- The exercise:
Can you turn every line of the listing below into a Markdown table with the columns Row and Line, skipping blank lines and leaving out the pictures?
BEGIN Extracted entries
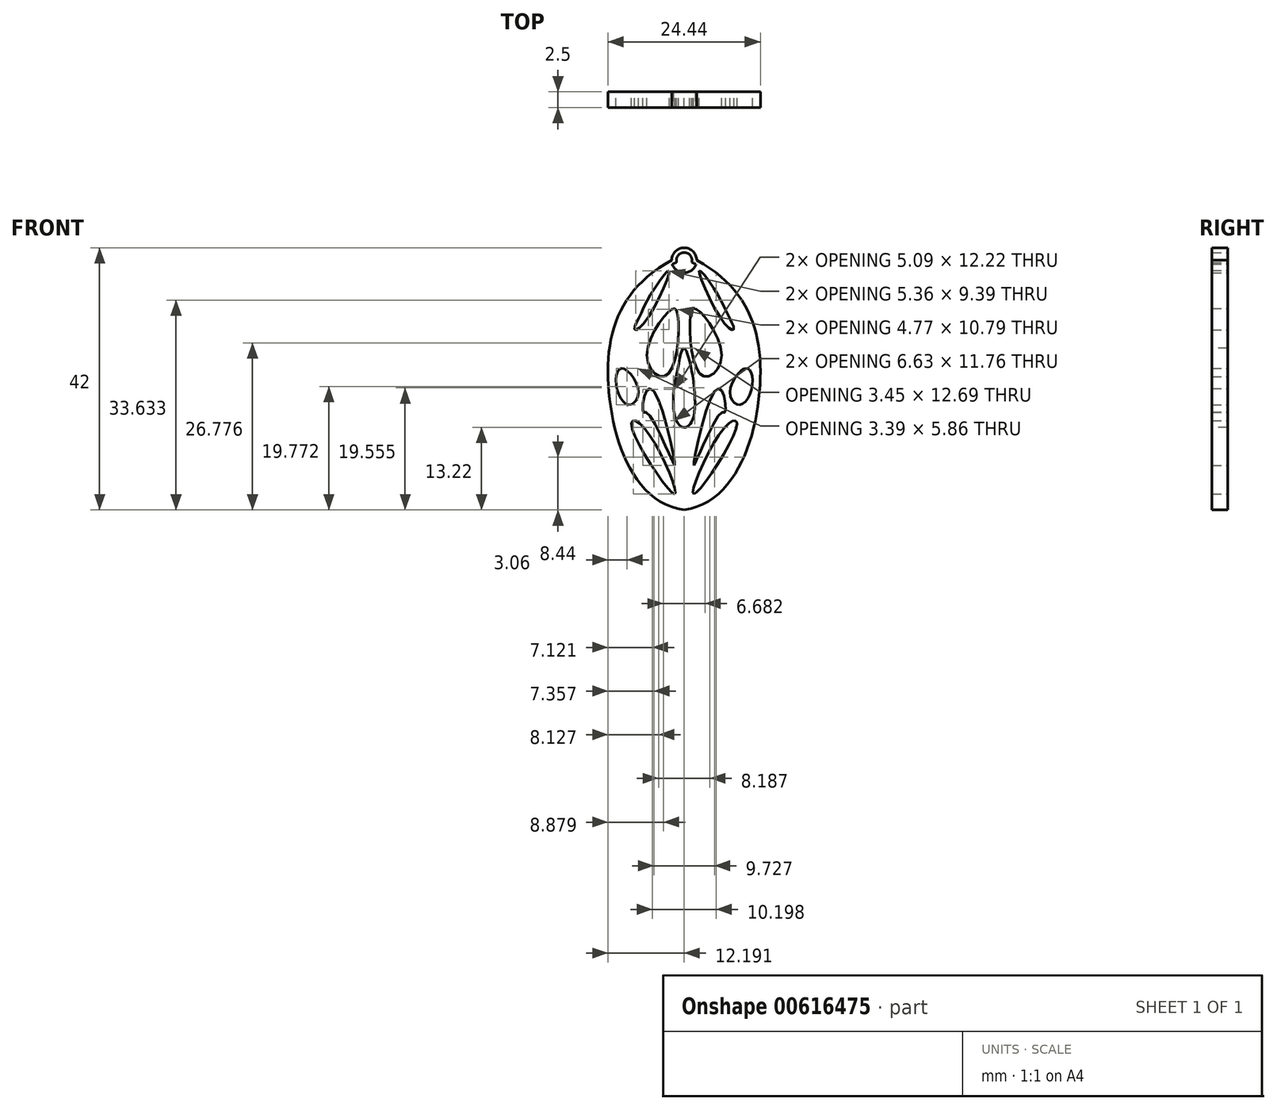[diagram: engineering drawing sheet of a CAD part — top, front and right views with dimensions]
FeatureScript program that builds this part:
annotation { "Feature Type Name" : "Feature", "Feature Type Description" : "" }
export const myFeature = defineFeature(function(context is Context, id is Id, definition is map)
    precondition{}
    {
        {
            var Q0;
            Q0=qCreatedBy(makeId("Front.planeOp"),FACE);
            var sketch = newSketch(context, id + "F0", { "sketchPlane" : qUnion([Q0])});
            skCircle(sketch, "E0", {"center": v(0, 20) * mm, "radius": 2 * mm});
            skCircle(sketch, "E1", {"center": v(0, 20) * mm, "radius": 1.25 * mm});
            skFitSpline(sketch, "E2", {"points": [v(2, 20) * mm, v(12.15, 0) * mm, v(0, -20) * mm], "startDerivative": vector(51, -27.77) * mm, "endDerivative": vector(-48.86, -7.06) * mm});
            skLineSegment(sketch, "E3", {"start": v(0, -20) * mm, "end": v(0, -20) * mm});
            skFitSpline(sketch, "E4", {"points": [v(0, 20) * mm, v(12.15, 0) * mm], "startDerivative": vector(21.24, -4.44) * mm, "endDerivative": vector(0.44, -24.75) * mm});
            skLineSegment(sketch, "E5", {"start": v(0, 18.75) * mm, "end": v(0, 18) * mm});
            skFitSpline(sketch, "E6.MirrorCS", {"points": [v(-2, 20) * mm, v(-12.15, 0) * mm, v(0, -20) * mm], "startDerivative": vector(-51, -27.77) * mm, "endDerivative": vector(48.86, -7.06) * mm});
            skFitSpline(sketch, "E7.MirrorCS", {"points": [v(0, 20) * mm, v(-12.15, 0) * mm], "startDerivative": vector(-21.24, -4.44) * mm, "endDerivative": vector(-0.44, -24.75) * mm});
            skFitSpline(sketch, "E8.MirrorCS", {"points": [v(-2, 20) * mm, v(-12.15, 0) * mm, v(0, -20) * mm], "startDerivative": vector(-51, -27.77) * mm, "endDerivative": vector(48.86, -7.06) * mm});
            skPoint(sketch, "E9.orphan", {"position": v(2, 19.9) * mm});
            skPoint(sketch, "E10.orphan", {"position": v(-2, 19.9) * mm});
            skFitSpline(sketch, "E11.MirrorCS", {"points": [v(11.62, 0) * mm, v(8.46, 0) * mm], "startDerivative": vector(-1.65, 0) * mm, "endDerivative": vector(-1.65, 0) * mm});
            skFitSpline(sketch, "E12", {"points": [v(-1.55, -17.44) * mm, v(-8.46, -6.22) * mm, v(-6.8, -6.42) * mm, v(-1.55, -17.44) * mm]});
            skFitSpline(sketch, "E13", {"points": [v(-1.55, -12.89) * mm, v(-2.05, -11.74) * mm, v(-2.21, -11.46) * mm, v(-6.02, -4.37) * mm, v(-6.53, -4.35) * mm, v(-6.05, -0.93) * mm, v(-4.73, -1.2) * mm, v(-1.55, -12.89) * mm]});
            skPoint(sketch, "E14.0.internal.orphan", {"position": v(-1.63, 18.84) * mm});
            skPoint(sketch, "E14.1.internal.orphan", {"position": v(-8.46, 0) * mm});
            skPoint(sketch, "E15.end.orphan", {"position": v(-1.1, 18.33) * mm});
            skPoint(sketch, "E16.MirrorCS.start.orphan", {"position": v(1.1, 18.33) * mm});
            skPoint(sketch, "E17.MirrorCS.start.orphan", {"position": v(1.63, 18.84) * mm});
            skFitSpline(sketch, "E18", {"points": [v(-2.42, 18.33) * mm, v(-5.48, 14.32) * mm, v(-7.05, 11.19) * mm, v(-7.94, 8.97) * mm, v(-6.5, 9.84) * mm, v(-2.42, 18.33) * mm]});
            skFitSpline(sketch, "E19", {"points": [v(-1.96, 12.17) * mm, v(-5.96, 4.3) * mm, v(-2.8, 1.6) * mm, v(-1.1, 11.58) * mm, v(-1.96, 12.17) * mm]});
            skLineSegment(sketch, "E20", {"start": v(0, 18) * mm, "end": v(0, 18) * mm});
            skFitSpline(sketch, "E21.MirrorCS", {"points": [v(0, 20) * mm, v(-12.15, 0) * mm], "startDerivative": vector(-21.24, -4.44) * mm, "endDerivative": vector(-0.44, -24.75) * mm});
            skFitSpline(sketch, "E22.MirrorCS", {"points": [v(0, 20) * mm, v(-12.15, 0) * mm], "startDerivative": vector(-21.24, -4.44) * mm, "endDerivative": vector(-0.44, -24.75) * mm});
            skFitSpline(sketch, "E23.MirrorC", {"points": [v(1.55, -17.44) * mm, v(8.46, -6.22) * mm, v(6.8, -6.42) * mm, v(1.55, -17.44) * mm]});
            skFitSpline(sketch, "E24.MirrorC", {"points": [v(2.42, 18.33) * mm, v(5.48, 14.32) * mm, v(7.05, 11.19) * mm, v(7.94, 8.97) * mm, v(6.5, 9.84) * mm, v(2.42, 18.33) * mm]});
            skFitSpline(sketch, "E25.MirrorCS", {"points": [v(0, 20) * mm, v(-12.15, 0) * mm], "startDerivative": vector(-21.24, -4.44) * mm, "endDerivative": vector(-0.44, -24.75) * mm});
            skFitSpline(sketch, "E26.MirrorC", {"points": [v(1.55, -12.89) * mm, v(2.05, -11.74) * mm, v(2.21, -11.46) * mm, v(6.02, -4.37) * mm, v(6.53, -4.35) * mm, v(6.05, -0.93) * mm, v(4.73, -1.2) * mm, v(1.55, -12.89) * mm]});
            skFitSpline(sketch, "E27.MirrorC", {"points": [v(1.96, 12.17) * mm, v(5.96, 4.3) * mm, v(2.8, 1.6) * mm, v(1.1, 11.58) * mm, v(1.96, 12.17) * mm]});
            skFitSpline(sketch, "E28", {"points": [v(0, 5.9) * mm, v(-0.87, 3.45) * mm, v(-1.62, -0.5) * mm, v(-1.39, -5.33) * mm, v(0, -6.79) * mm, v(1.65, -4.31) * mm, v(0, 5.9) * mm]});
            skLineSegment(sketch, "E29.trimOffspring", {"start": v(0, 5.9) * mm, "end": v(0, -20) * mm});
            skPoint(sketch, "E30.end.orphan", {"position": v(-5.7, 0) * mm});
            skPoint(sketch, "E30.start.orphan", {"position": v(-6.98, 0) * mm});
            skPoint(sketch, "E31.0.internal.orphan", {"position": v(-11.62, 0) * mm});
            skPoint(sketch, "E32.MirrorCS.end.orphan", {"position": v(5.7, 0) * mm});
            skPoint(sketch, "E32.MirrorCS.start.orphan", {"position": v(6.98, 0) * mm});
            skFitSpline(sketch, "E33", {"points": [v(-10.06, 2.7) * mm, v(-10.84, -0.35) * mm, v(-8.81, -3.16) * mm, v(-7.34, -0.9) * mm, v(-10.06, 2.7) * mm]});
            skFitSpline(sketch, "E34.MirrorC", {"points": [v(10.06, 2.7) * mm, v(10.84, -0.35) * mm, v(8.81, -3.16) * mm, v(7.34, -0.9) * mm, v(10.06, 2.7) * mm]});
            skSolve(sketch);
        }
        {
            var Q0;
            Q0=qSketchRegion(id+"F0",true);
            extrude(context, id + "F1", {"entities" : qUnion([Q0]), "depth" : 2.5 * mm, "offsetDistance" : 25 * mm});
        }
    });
END Extracted entries
- Final result:
| Row | Line |
|---|---|
| 1 | [diagram: engineering drawing sheet of a CAD part — top, front and right views with dimensions] |
| 2 | FeatureScript program that builds this part: |
| 3 | annotation { "Feature Type Name" : "Feature", "Feature Type Description" : "" } |
| 4 | export const myFeature = defineFeature(function(context is Context, id is Id, definition is map) |
| 5 |     precondition{} |
| 6 |     { |
| 7 |         { |
| 8 |             var Q0; |
| 9 |             Q0=qCreatedBy(makeId("Front.planeOp"),FACE); |
| 10 |             var sketch = newSketch(context, id + "F0", { "sketchPlane" : qUnion([Q0])}); |
| 11 |             skCircle(sketch, "E0", {"center": v(0, 20) * mm, "radius": 2 * mm}); |
| 12 |             skCircle(sketch, "E1", {"center": v(0, 20) * mm, "radius": 1.25 * mm}); |
| 13 |             skFitSpline(sketch, "E2", {"points": [v(2, 20) * mm, v(12.15, 0) * mm, v(0, -20) * mm], "startDerivative": vector(51, -27.77) * mm, "endDerivative": vector(-48.86, -7.06) * mm}); |
| 14 |             skLineSegment(sketch, "E3", {"start": v(0, -20) * mm, "end": v(0, -20) * mm}); |
| 15 |             skFitSpline(sketch, "E4", {"points": [v(0, 20) * mm, v(12.15, 0) * mm], "startDerivative": vector(21.24, -4.44) * mm, "endDerivative": vector(0.44, -24.75) * mm}); |
| 16 |             skLineSegment(sketch, "E5", {"start": v(0, 18.75) * mm, "end": v(0, 18) * mm}); |
| 17 |             skFitSpline(sketch, "E6.MirrorCS", {"points": [v(-2, 20) * mm, v(-12.15, 0) * mm, v(0, -20) * mm], "startDerivative": vector(-51, -27.77) * mm, "endDerivative": vector(48.86, -7.06) * mm}); |
| 18 |             skFitSpline(sketch, "E7.MirrorCS", {"points": [v(0, 20) * mm, v(-12.15, 0) * mm], "startDerivative": vector(-21.24, -4.44) * mm, "endDerivative": vector(-0.44, -24.75) * mm}); |
| 19 |             skFitSpline(sketch, "E8.MirrorCS", {"points": [v(-2, 20) * mm, v(-12.15, 0) * mm, v(0, -20) * mm], "startDerivative": vector(-51, -27.77) * mm, "endDerivative": vector(48.86, -7.06) * mm}); |
| 20 |             skPoint(sketch, "E9.orphan", {"position": v(2, 19.9) * mm}); |
| 21 |             skPoint(sketch, "E10.orphan", {"position": v(-2, 19.9) * mm}); |
| 22 |             skFitSpline(sketch, "E11.MirrorCS", {"points": [v(11.62, 0) * mm, v(8.46, 0) * mm], "startDerivative": vector(-1.65, 0) * mm, "endDerivative": vector(-1.65, 0) * mm}); |
| 23 |             skFitSpline(sketch, "E12", {"points": [v(-1.55, -17.44) * mm, v(-8.46, -6.22) * mm, v(-6.8, -6.42) * mm, v(-1.55, -17.44) * mm]}); |
| 24 |             skFitSpline(sketch, "E13", {"points": [v(-1.55, -12.89) * mm, v(-2.05, -11.74) * mm, v(-2.21, -11.46) * mm, v(-6.02, -4.37) * mm, v(-6.53, -4.35) * mm, v(-6.05, -0.93) * mm, v(-4.73, -1.2) * mm, v(-1.55, -12.89) * mm]}); |
| 25 |             skPoint(sketch, "E14.0.internal.orphan", {"position": v(-1.63, 18.84) * mm}); |
| 26 |             skPoint(sketch, "E14.1.internal.orphan", {"position": v(-8.46, 0) * mm}); |
| 27 |             skPoint(sketch, "E15.end.orphan", {"position": v(-1.1, 18.33) * mm}); |
| 28 |             skPoint(sketch, "E16.MirrorCS.start.orphan", {"position": v(1.1, 18.33) * mm}); |
| 29 |             skPoint(sketch, "E17.MirrorCS.start.orphan", {"position": v(1.63, 18.84) * mm}); |
| 30 |             skFitSpline(sketch, "E18", {"points": [v(-2.42, 18.33) * mm, v(-5.48, 14.32) * mm, v(-7.05, 11.19) * mm, v(-7.94, 8.97) * mm, v(-6.5, 9.84) * mm, v(-2.42, 18.33) * mm]}); |
| 31 |             skFitSpline(sketch, "E19", {"points": [v(-1.96, 12.17) * mm, v(-5.96, 4.3) * mm, v(-2.8, 1.6) * mm, v(-1.1, 11.58) * mm, v(-1.96, 12.17) * mm]}); |
| 32 |             skLineSegment(sketch, "E20", {"start": v(0, 18) * mm, "end": v(0, 18) * mm}); |
| 33 |             skFitSpline(sketch, "E21.MirrorCS", {"points": [v(0, 20) * mm, v(-12.15, 0) * mm], "startDerivative": vector(-21.24, -4.44) * mm, "endDerivative": vector(-0.44, -24.75) * mm}); |
| 34 |             skFitSpline(sketch, "E22.MirrorCS", {"points": [v(0, 20) * mm, v(-12.15, 0) * mm], "startDerivative": vector(-21.24, -4.44) * mm, "endDerivative": vector(-0.44, -24.75) * mm}); |
| 35 |             skFitSpline(sketch, "E23.MirrorC", {"points": [v(1.55, -17.44) * mm, v(8.46, -6.22) * mm, v(6.8, -6.42) * mm, v(1.55, -17.44) * mm]}); |
| 36 |             skFitSpline(sketch, "E24.MirrorC", {"points": [v(2.42, 18.33) * mm, v(5.48, 14.32) * mm, v(7.05, 11.19) * mm, v(7.94, 8.97) * mm, v(6.5, 9.84) * mm, v(2.42, 18.33) * mm]}); |
| 37 |             skFitSpline(sketch, "E25.MirrorCS", {"points": [v(0, 20) * mm, v(-12.15, 0) * mm], "startDerivative": vector(-21.24, -4.44) * mm, "endDerivative": vector(-0.44, -24.75) * mm}); |
| 38 |             skFitSpline(sketch, "E26.MirrorC", {"points": [v(1.55, -12.89) * mm, v(2.05, -11.74) * mm, v(2.21, -11.46) * mm, v(6.02, -4.37) * mm, v(6.53, -4.35) * mm, v(6.05, -0.93) * mm, v(4.73, -1.2) * mm, v(1.55, -12.89) * mm]}); |
| 39 |             skFitSpline(sketch, "E27.MirrorC", {"points": [v(1.96, 12.17) * mm, v(5.96, 4.3) * mm, v(2.8, 1.6) * mm, v(1.1, 11.58) * mm, v(1.96, 12.17) * mm]}); |
| 40 |             skFitSpline(sketch, "E28", {"points": [v(0, 5.9) * mm, v(-0.87, 3.45) * mm, v(-1.62, -0.5) * mm, v(-1.39, -5.33) * mm, v(0, -6.79) * mm, v(1.65, -4.31) * mm, v(0, 5.9) * mm]}); |
| 41 |             skLineSegment(sketch, "E29.trimOffspring", {"start": v(0, 5.9) * mm, "end": v(0, -20) * mm}); |
| 42 |             skPoint(sketch, "E30.end.orphan", {"position": v(-5.7, 0) * mm}); |
| 43 |             skPoint(sketch, "E30.start.orphan", {"position": v(-6.98, 0) * mm}); |
| 44 |             skPoint(sketch, "E31.0.internal.orphan", {"position": v(-11.62, 0) * mm}); |
| 45 |             skPoint(sketch, "E32.MirrorCS.end.orphan", {"position": v(5.7, 0) * mm}); |
| 46 |             skPoint(sketch, "E32.MirrorCS.start.orphan", {"position": v(6.98, 0) * mm}); |
| 47 |             skFitSpline(sketch, "E33", {"points": [v(-10.06, 2.7) * mm, v(-10.84, -0.35) * mm, v(-8.81, -3.16) * mm, v(-7.34, -0.9) * mm, v(-10.06, 2.7) * mm]}); |
| 48 |             skFitSpline(sketch, "E34.MirrorC", {"points": [v(10.06, 2.7) * mm, v(10.84, -0.35) * mm, v(8.81, -3.16) * mm, v(7.34, -0.9) * mm, v(10.06, 2.7) * mm]}); |
| 49 |             skSolve(sketch); |
| 50 |         } |
| 51 |         { |
| 52 |             var Q0; |
| 53 |             Q0=qSketchRegion(id+"F0",true); |
| 54 |             extrude(context, id + "F1", {"entities" : qUnion([Q0]), "depth" : 2.5 * mm, "offsetDistance" : 25 * mm}); |
| 55 |         } |
| 56 |     }); |